What surprised me though was myself. I won’t pretend I wasn’t hurt a little. I was, but I didn’t reply to any of the hurtful comments like I did in the past. I had come to terms that my explanation would make no difference, that another day, I would still be explaining myself using the same words.
I don’t want to put myself in the position where I have to continue to defend my religion. It’s not my fault that people deliberately pretend to be ignorant just to push their hatred for Islam. The moment I learned this, I was at peace.
That doesn’t mean that when someone genuinely wants to learn about Islam, I would push them away.

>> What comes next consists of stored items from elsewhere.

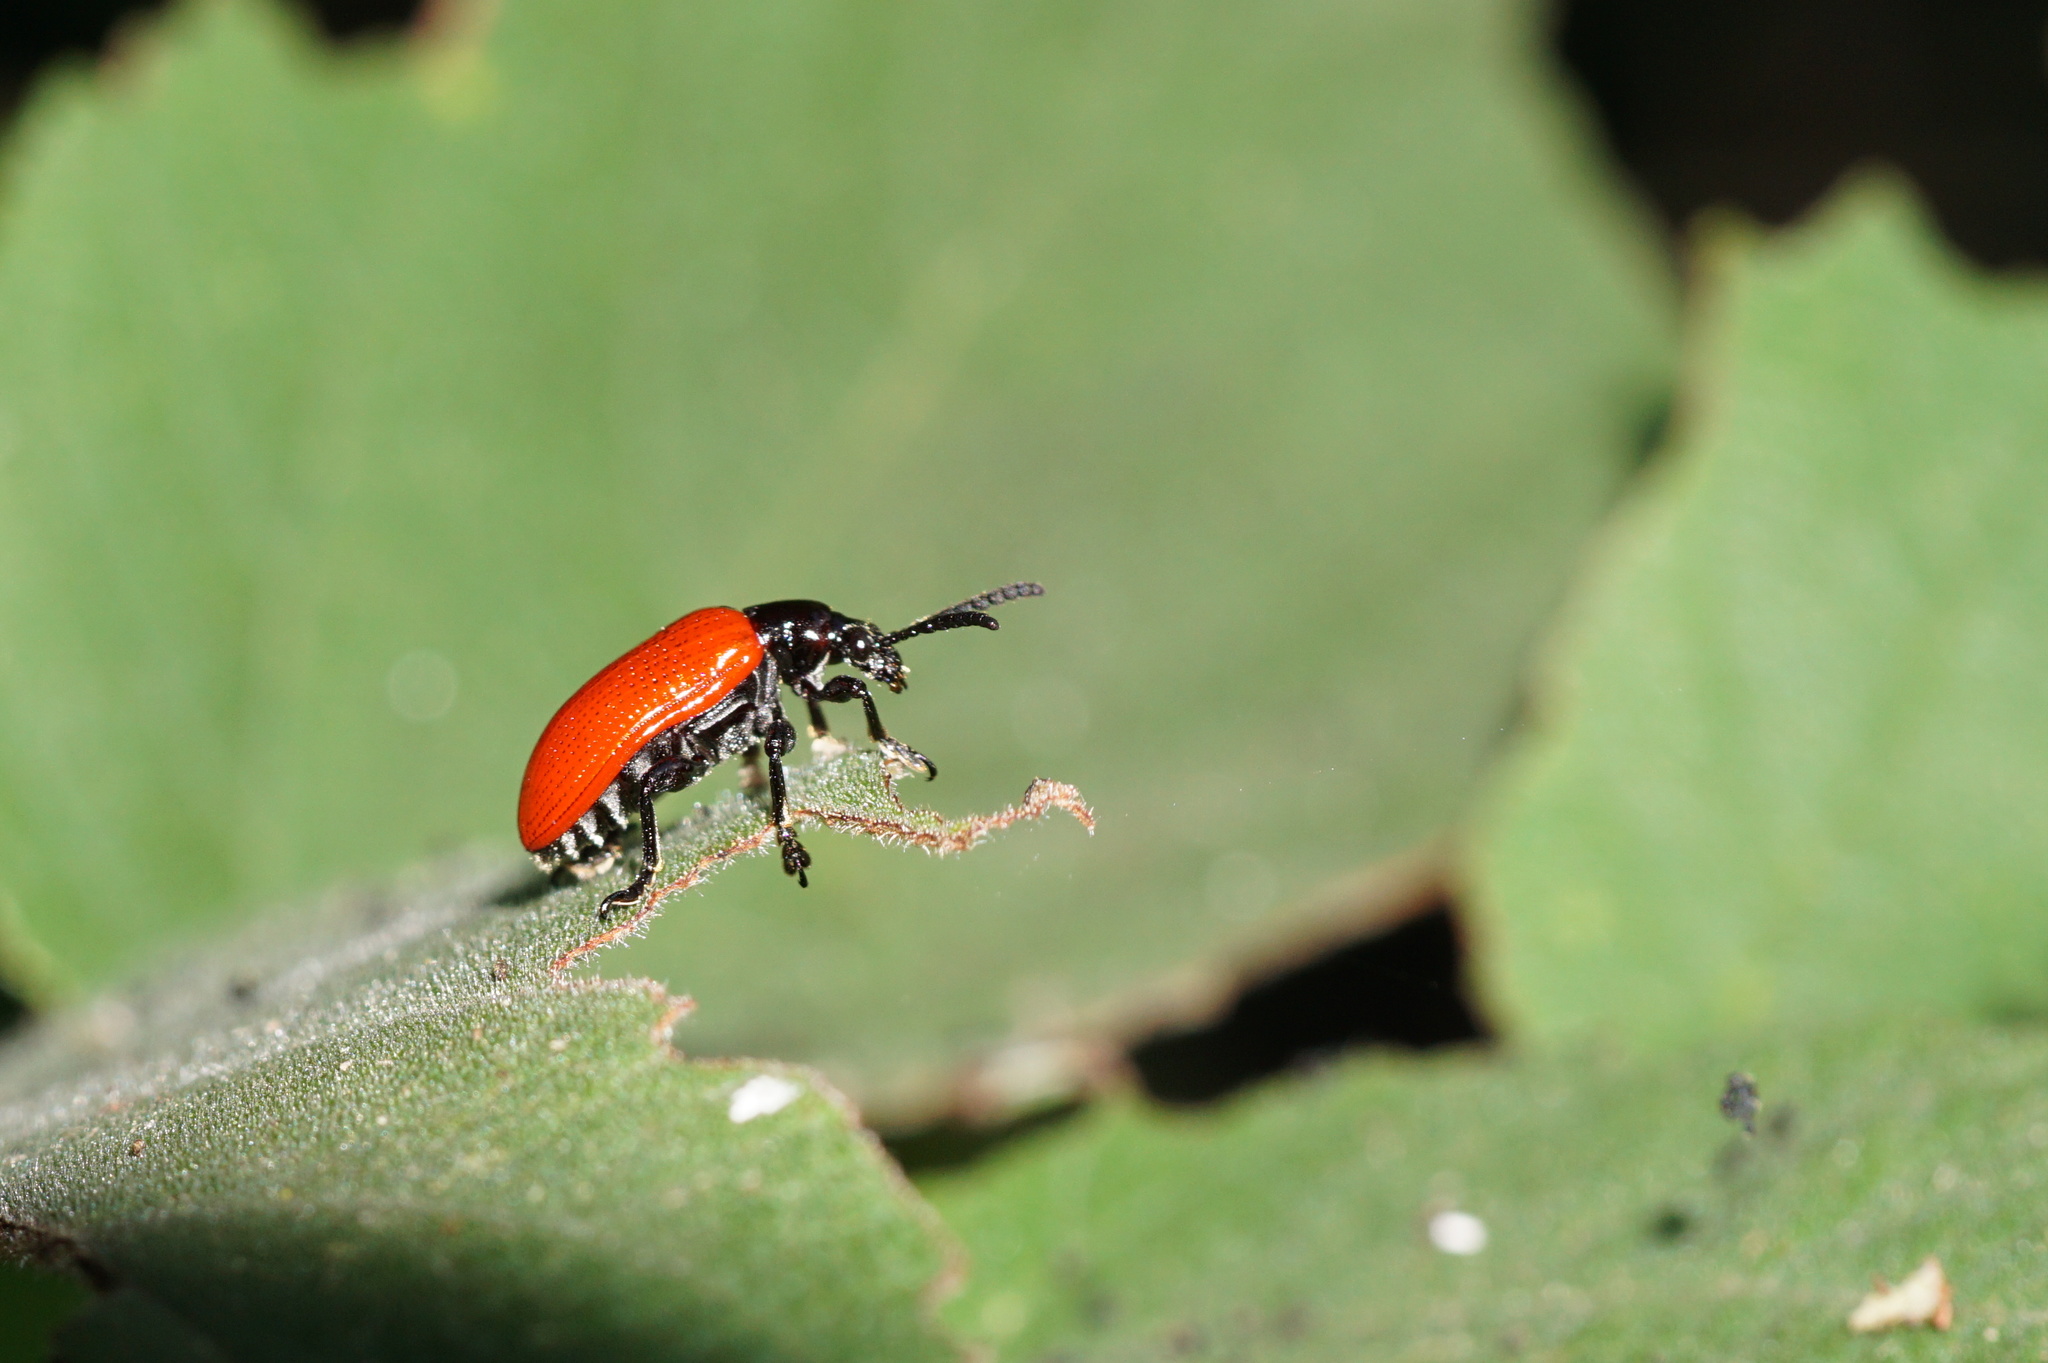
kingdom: Animalia
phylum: Arthropoda
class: Insecta
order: Coleoptera
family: Chrysomelidae
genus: Lilioceris
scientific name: Lilioceris cheni
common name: Leaf beetle
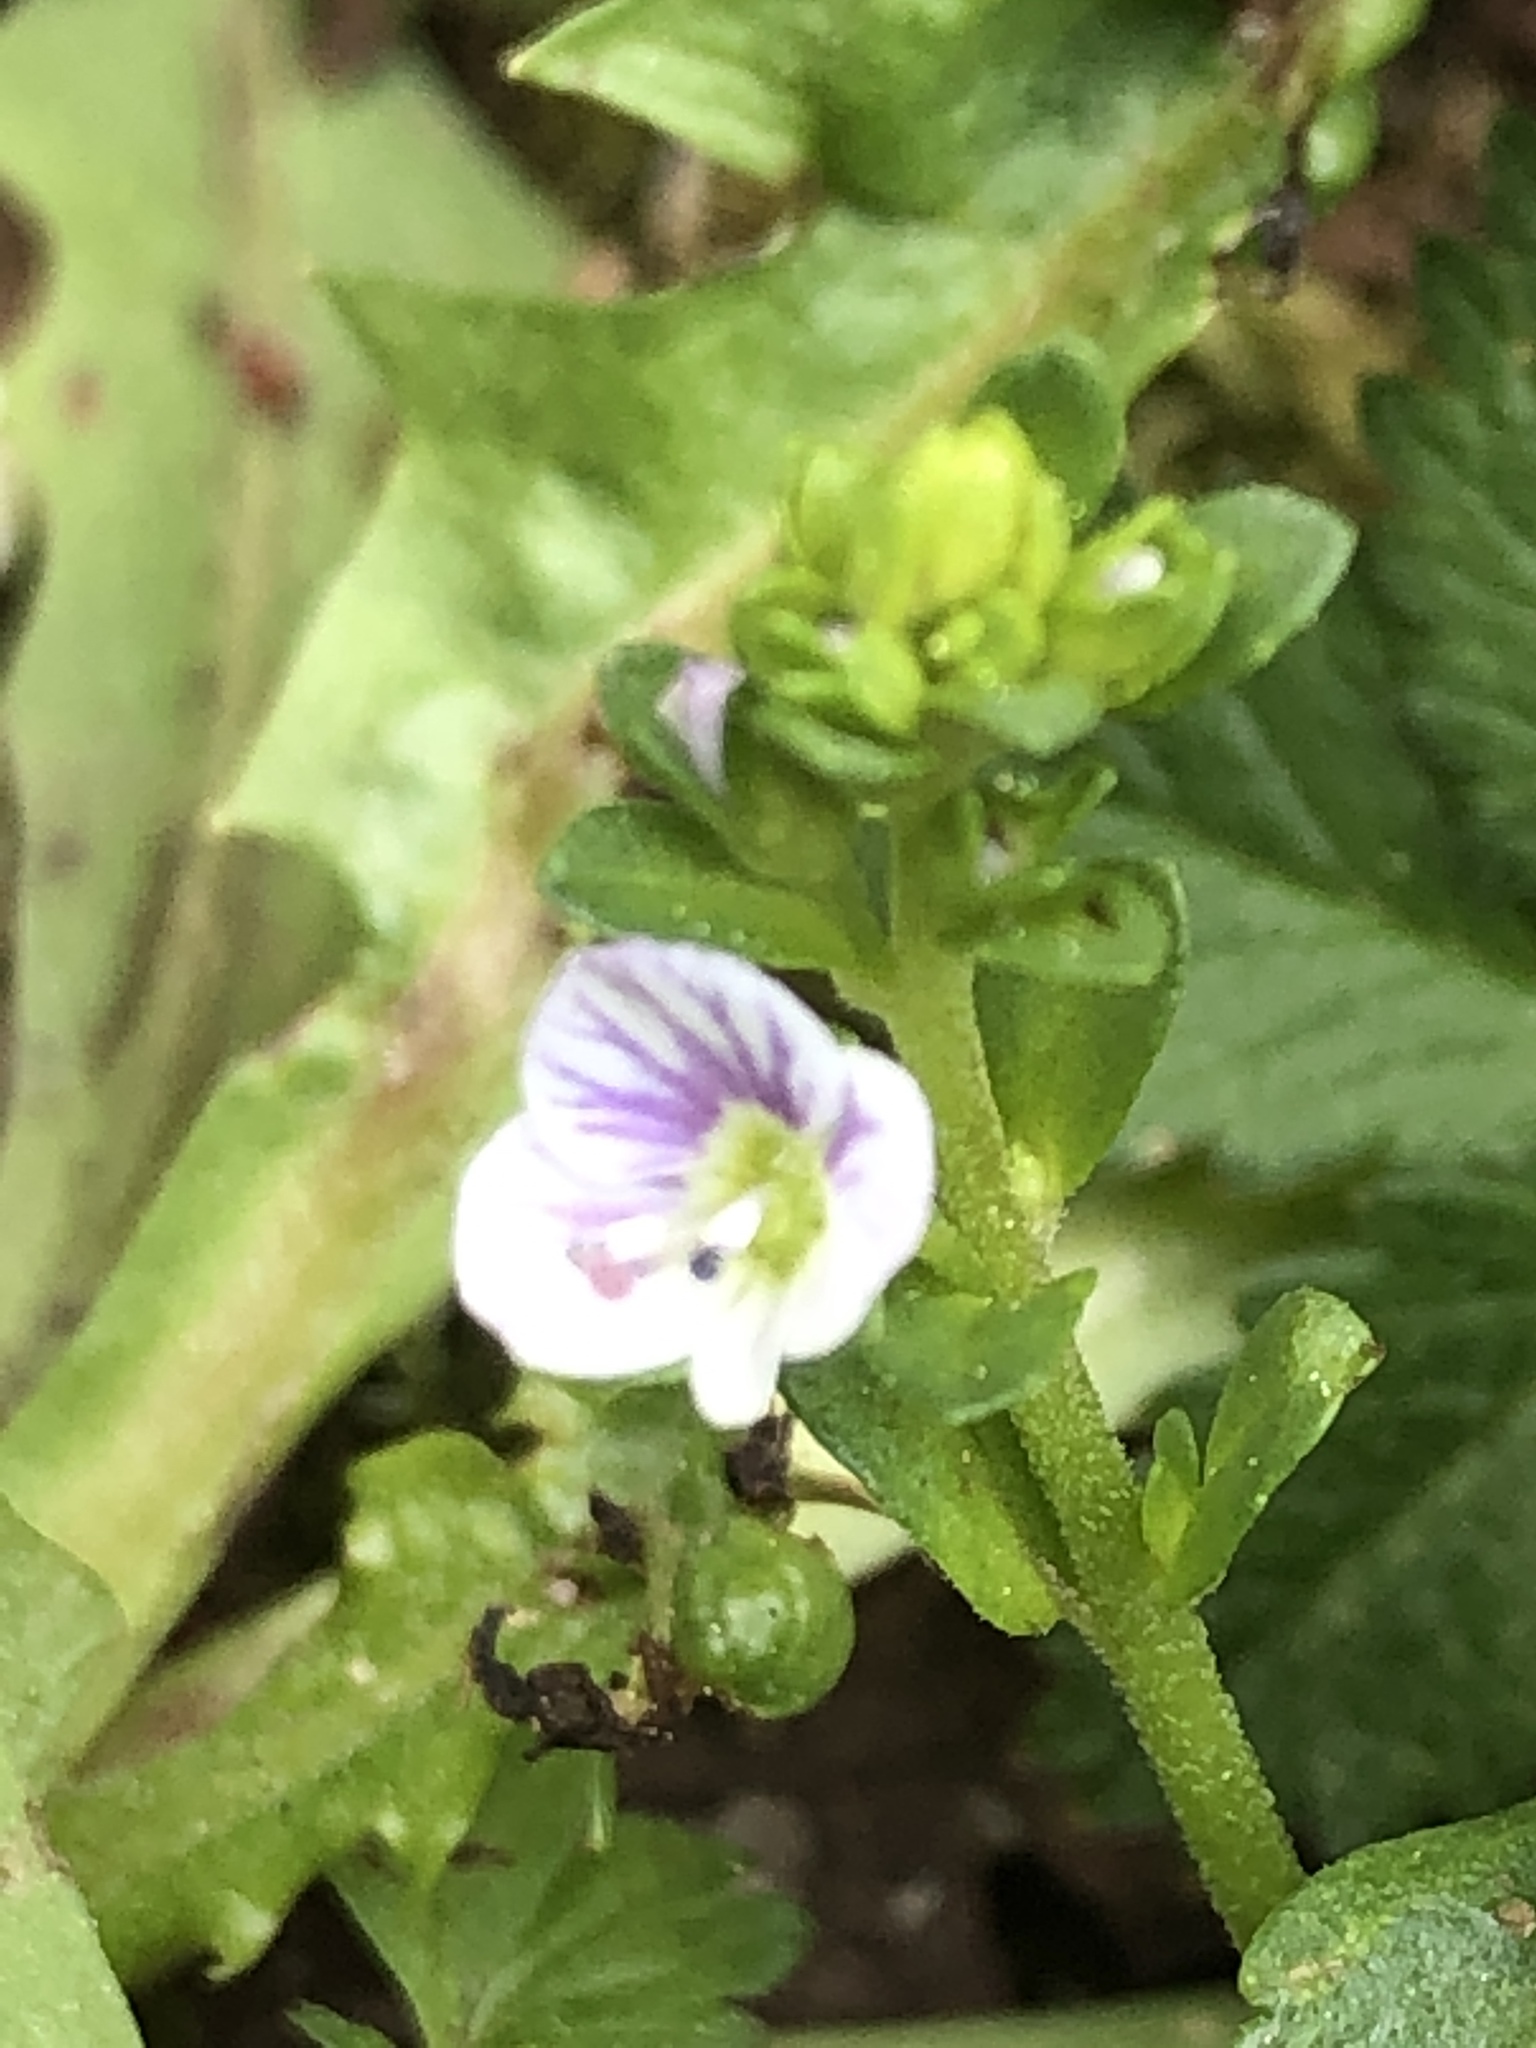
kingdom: Plantae
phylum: Tracheophyta
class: Magnoliopsida
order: Lamiales
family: Plantaginaceae
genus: Veronica
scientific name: Veronica serpyllifolia
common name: Thyme-leaved speedwell
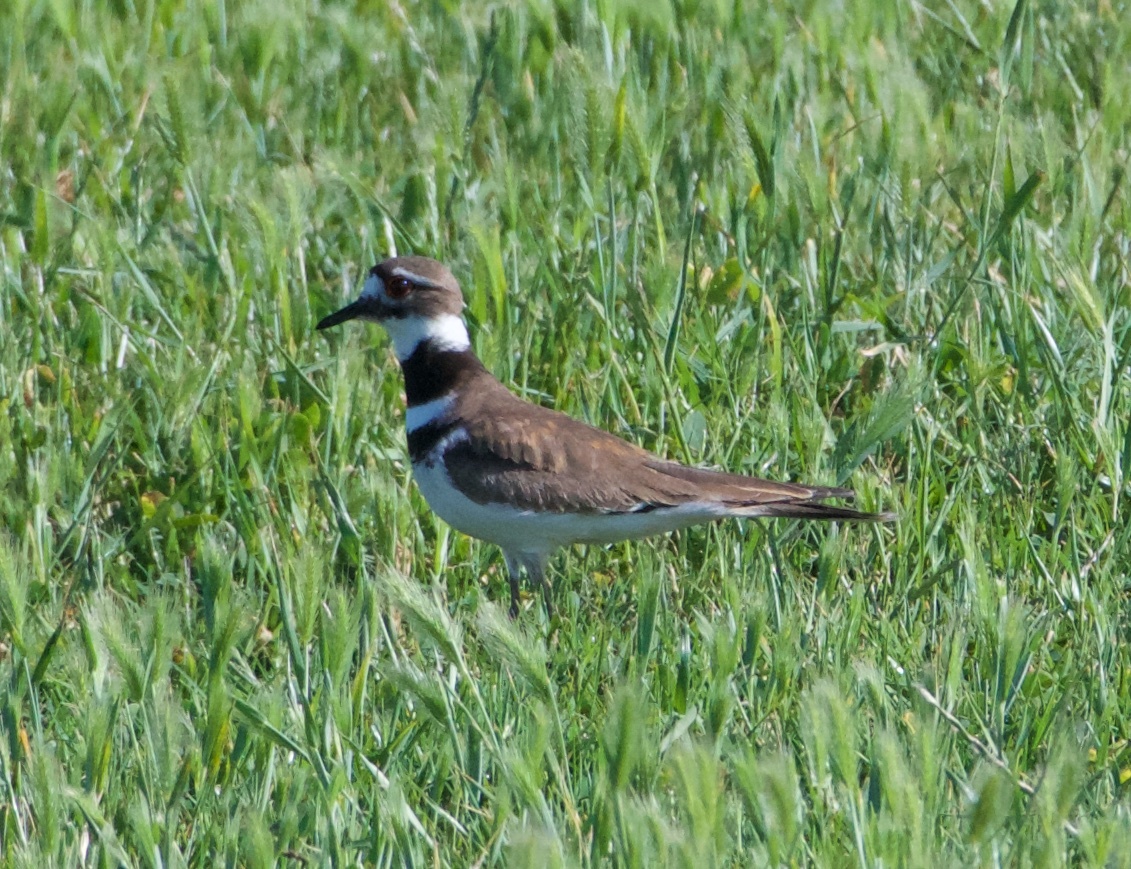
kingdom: Animalia
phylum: Chordata
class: Aves
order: Charadriiformes
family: Charadriidae
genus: Charadrius
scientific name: Charadrius vociferus
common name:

It means that I would not expend my energy to explain Islam, to bring out Quranic Verses, Hadiths, to search YouTube lectures just to defend my religion to people who have chosen to believe one narrative about Islam and Muslims.
It’s always going to go in circles and God forbid I sit down to cry again because of a failed attempt at educating a non-Muslim about Islam. It’s not my duty to teach, it’s not my job to force them to let go of their bigotry and see Islam for what it preaches and not what others practice. Their bigotry isn’t my fault. Why beat myself up for it?